The Founders brought forth a new nation conceived in debt and inflation. By the middle of the War for Independence, the United States was deeply in debt to France, Spain, and the Netherlands, and its paper “continentals” were worthless. Thomas Jefferson expressed his worries to James Madison that debt imperiled the possibility of self-government: if one generation’s “debts & incumbrances” can be charged to a later generation, “then the earth would belong to the dead & not the living generation.” Excessive debt is an intergenerational injustice. This is the first part of the Founders’ common sense that Reagan recovered: we must be careful about spending our great-grandchildren’s inheritance.

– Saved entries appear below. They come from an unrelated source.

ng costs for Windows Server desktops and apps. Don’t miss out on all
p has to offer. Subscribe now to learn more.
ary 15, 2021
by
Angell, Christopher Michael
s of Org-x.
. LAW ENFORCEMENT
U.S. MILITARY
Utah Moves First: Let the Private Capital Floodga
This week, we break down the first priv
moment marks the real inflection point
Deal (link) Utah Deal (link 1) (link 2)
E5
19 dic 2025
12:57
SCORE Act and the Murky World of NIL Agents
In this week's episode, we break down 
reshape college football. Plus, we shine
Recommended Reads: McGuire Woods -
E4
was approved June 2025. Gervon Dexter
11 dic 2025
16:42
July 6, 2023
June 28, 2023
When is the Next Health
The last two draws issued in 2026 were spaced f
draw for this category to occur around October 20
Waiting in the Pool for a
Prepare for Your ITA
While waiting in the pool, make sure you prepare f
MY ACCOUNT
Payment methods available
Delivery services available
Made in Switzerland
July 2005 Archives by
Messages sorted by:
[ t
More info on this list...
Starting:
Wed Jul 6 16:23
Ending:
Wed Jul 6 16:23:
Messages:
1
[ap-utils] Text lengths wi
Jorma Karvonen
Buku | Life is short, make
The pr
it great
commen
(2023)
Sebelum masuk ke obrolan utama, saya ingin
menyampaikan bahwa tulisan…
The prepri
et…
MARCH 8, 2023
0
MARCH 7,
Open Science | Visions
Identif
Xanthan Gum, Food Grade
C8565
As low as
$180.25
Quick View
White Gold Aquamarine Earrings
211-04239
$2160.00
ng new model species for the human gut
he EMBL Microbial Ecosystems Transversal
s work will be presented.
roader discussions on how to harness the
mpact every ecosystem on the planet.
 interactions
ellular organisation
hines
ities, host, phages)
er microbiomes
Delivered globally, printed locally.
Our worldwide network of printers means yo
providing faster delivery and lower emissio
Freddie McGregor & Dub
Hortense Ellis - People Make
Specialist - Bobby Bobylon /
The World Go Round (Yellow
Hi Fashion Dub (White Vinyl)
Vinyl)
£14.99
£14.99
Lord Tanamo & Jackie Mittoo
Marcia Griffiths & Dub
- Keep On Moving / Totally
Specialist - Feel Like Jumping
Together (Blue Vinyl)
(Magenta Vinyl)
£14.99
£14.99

John Trumbull. Alexander Hamilton, c. 1805. Public domain, from the White House. Accession number 1962.203.1. Photographed by the Google Cultural Institute.

The second principle Reagan recovered is that excessive national debt will hamper economic growth. In an exaggerated   precursor to Reagan’s trillion-dollar warning , Jefferson wrote  in a letter of  “public debt as the greatest of the dangers to be feared.” Although his famous arch-rival on the issue of the national  debt, Alexander Hamilton, disagreed, he admitted an important qualification to this warning in his famous statement to Robert Morris: “A national debt if it is not excessive will be to us a national blessing.” Yet a younger Hamilton pointed to the “debt unparalleled, in the annals of any country” of Great Britain as an argument for revolution. Jefferson and even Hamilton sensed that excessive national debt would impoverish a country by misdirecting capital that would be better put to more productive purposes. Reagan found  himself in a position not unlike the Founders: committed in principle to a system of “perfect freedom” with “no regulations of trade”, but also responsible for leading a debtor nation facing a powerful military rival.

Gross Federal Debt as Percent of Gross Domestic Product. Federal Reserve, downloaded Oct. 19, 2021. fred.stlouisfed.org.

Americans paid down the debts of the American Revolution in the 1830s, some forty years after the Founders’ warnings, but we are not on a similar path after Reagan’s admonition. The national debt will reach $29 trillion in the coming months. We added $1 trillion to the national debt in a matter of months following the onset of the COVID-19 pandemic. China and Japan alone hold about $1 trillion of the national debt, respectively. And private investment by the Americans who hold the national debt is perhaps crowded out now more than ever. The Congressional Budget Office projects that each additional dollar of federal debt decreases domestic investment by an estimated thirty-three cents. These mind-boggling numbers can make our eyes glaze over. Warnings from the distant and not-so-distant past, however, exhort us to remain clear-eyed about the challenge we face.